In the last few days, we've lucked into two interesting markets that go way beyond your average "super": - The Butcher's Block in Annapolis. People have been recommending a visit, and they were right. Nancy LeBarron gave us the full tour. Beautiful
meats, gourmet frozen meats and seafoods, cheeses, really great sausages and wursts, including some locally made, for your
Octoberfest parties, deli meats and fresh artisan breads from our friends at Chesapeake Fields. You'll be hearing more about these people soon in an upcoming article. And if you're already familiar with The Butcher's
Block, make a mental note to hurry up and order your fresh, local turkey for Thanksgiving.
- We also wandered into a place called the Seoul Food Market in Security Square Mall (Get it?). Want really different
things really cheap? We picked up a pound of oyster mushrooms for $5. Shiitake, same thing. Duck for $1.99 a pound. Goat meat.
And loads of South American/Mexican ingredients, too. Great place to stock up.
6:46 pm edt
Monday, October 8, 2007
News abounds
Lots of interesting news for Chesapeake foodlovers and foodmakers over the last few weeks. Here's a
quick update: - Our friends at Chapel Country Creamery in Easton just got the go-ahead for
a pilot project to process raw-milk cheese. Maryland has been behind its neighbors in this regard, which means we've been
either pasteurizing or shipping milk to Pennsylvania. So that's good news! They're busy determining now what will
be the first product.
- Attended the first Talbot International Food & Wine Festival
this last weekend. Really splendid and all for a good cause; the United Fund of Talbot County. Lots of sample foods from local
restaurants, and we'll be highlighting those soon. One real hit: An upscale spin on a cheese-steak sandwich, which had
people lined up. Served by Chris DeLaurentiis and Doug Stewart of Mitchum's Steak House in Trappe, which is actually,
finally opening this Thursday!
- The big news: Crabs nigh onto endangered.

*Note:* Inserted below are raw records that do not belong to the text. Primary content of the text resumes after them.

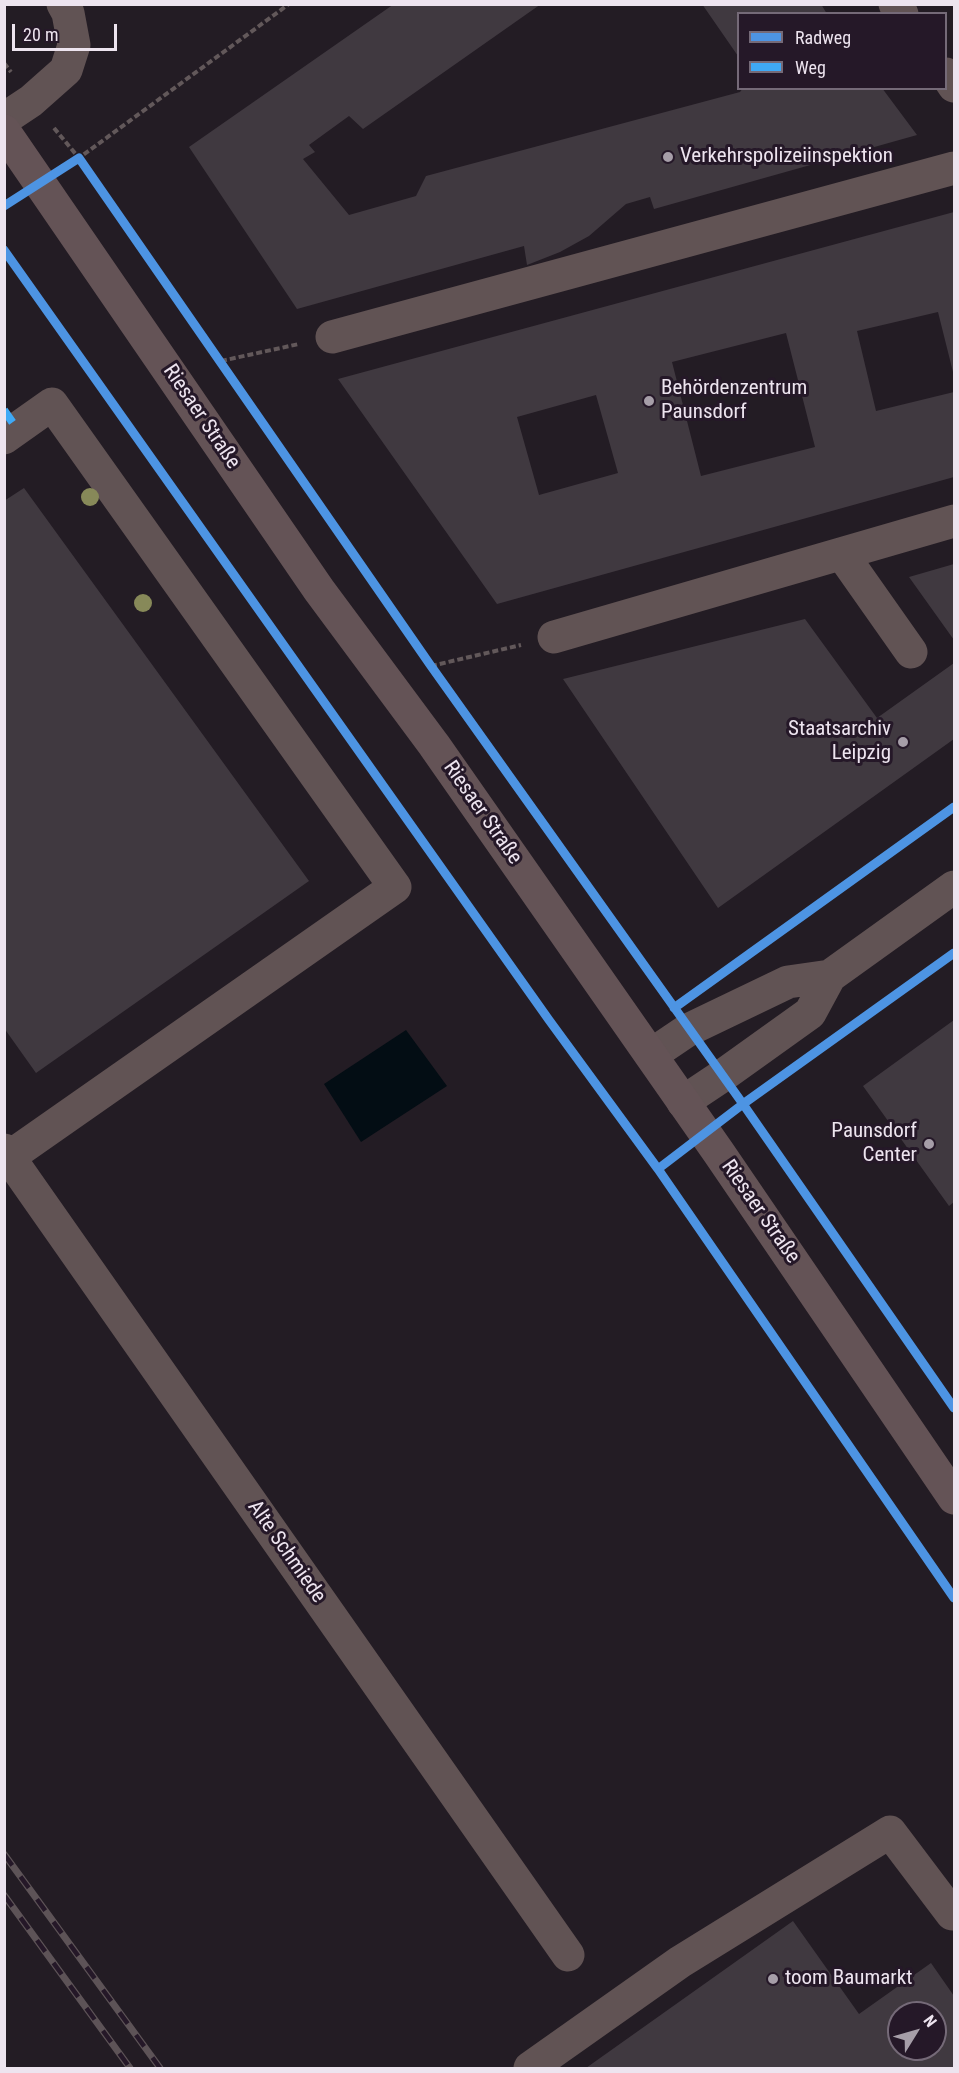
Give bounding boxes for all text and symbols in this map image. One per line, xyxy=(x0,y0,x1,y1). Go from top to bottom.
scale bar xyxy=(15,12,120,50)
legend xyxy=(737,12,947,90)
text: 20 m xyxy=(23,24,58,45)
text: Radweg xyxy=(795,27,851,48)
text: Weg xyxy=(795,57,826,78)
place label: Verkehrspolizeiinspektion xyxy=(680,144,893,170)
marker: Verkehrspolizeiinspektion xyxy=(661,150,675,164)
street label: Riesaer Straße xyxy=(157,360,245,474)
place label: Behördenzentrum Paunsdorf xyxy=(661,376,807,426)
marker: Behördenzentrum Paunsdorf xyxy=(642,394,656,408)
place label: Staatsarchiv Leipzig xyxy=(788,717,891,767)
marker: Staatsarchiv Leipzig xyxy=(896,735,910,749)
street label: Riesaer Straße xyxy=(437,756,527,870)
place label: Paunsdorf Center xyxy=(831,1119,917,1169)
marker: Paunsdorf Center xyxy=(922,1137,936,1151)
street label: Riesaer Straße xyxy=(715,1155,805,1269)
street label: Alte Schmiede xyxy=(241,1496,331,1608)
place label: toom Baumarkt xyxy=(785,1966,912,1992)
marker: toom Baumarkt xyxy=(766,1972,780,1986)
north arrow xyxy=(887,2001,947,2061)
text: N xyxy=(920,2011,941,2031)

It gives responsible eaters pause. Check out the article "State Issues Crab
Warning" in the Baltimore Sun, here's a link. Found a well-informed backup article by John Shields in Edible Chesapeake about "Stretching the Crab." Unfortunately,
the article's not available online, but maybe we can get those fine folks to share a reprint. We'll work on it.